GOAL OF THE EXERCISE.
Each entry below must appear in the answer exactly as written.

______

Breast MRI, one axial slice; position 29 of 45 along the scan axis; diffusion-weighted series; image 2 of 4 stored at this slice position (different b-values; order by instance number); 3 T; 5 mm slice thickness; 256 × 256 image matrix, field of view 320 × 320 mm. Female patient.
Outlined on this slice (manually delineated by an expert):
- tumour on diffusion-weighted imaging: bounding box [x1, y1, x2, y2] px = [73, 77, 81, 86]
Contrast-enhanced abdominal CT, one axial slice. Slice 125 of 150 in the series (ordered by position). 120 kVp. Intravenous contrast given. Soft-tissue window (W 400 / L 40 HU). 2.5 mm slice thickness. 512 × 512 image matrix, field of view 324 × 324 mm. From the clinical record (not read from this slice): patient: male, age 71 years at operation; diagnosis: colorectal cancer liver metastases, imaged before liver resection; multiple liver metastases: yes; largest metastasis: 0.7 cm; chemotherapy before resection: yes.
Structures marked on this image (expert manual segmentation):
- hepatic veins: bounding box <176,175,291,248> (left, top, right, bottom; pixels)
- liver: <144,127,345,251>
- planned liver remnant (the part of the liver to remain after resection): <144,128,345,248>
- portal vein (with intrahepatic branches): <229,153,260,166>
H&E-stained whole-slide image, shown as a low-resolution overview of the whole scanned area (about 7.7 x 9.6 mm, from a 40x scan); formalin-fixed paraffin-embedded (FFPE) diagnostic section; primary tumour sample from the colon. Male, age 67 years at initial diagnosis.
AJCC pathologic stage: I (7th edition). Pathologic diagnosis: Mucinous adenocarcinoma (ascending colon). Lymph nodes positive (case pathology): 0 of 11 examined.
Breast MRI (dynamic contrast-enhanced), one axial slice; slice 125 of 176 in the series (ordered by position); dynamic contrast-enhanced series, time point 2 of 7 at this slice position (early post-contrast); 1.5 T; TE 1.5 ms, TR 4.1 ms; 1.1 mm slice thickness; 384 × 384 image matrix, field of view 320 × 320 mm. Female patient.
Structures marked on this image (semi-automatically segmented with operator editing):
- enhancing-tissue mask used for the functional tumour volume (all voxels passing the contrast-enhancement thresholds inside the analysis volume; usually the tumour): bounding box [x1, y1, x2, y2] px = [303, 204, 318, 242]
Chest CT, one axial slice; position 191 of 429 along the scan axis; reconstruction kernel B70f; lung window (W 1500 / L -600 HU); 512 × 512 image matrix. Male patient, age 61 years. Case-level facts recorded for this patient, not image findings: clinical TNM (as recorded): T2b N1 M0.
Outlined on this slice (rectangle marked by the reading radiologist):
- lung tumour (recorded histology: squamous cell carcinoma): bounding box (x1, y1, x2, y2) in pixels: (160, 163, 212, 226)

______

YOUR SOLUTION.
Breast MRI, one axial slice; position 29 of 45 along the scan axis; diffusion-weighted series; image 2 of 4 stored at this slice position (different b-values; order by instance number); 3 T; 5 mm slice thickness; 256 × 256 image matrix, field of view 320 × 320 mm. Female patient.
Outlined on this slice (manually delineated by an expert):
- tumour on diffusion-weighted imaging: bounding box [x1, y1, x2, y2] px = [73, 77, 81, 86]
Contrast-enhanced abdominal CT, one axial slice. Slice 125 of 150 in the series (ordered by position). 120 kVp. Intravenous contrast given. Soft-tissue window (W 400 / L 40 HU). 2.5 mm slice thickness. 512 × 512 image matrix, field of view 324 × 324 mm. From the clinical record (not read from this slice): patient: male, age 71 years at operation; diagnosis: colorectal cancer liver metastases, imaged before liver resection; multiple liver metastases: yes; largest metastasis: 0.7 cm; chemotherapy before resection: yes.
Structures marked on this image (expert manual segmentation):
- hepatic veins: bounding box <176,175,291,248> (left, top, right, bottom; pixels)
- liver: <144,127,345,251>
- planned liver remnant (the part of the liver to remain after resection): <144,128,345,248>
- portal vein (with intrahepatic branches): <229,153,260,166>
H&E-stained whole-slide image, shown as a low-resolution overview of the whole scanned area (about 7.7 x 9.6 mm, from a 40x scan); formalin-fixed paraffin-embedded (FFPE) diagnostic section; primary tumour sample from the colon. Male, age 67 years at initial diagnosis.
AJCC pathologic stage: I (7th edition). Pathologic diagnosis: Mucinous adenocarcinoma (ascending colon). Lymph nodes positive (case pathology): 0 of 11 examined.
Breast MRI (dynamic contrast-enhanced), one axial slice; slice 125 of 176 in the series (ordered by position); dynamic contrast-enhanced series, time point 2 of 7 at this slice position (early post-contrast); 1.5 T; TE 1.5 ms, TR 4.1 ms; 1.1 mm slice thickness; 384 × 384 image matrix, field of view 320 × 320 mm. Female patient.
Structures marked on this image (semi-automatically segmented with operator editing):
- enhancing-tissue mask used for the functional tumour volume (all voxels passing the contrast-enhancement thresholds inside the analysis volume; usually the tumour): bounding box [x1, y1, x2, y2] px = [303, 204, 318, 242]
Chest CT, one axial slice; position 191 of 429 along the scan axis; reconstruction kernel B70f; lung window (W 1500 / L -600 HU); 512 × 512 image matrix. Male patient, age 61 years. Case-level facts recorded for this patient, not image findings: clinical TNM (as recorded): T2b N1 M0.
Outlined on this slice (rectangle marked by the reading radiologist):
- lung tumour (recorded histology: squamous cell carcinoma): bounding box (x1, y1, x2, y2) in pixels: (160, 163, 212, 226)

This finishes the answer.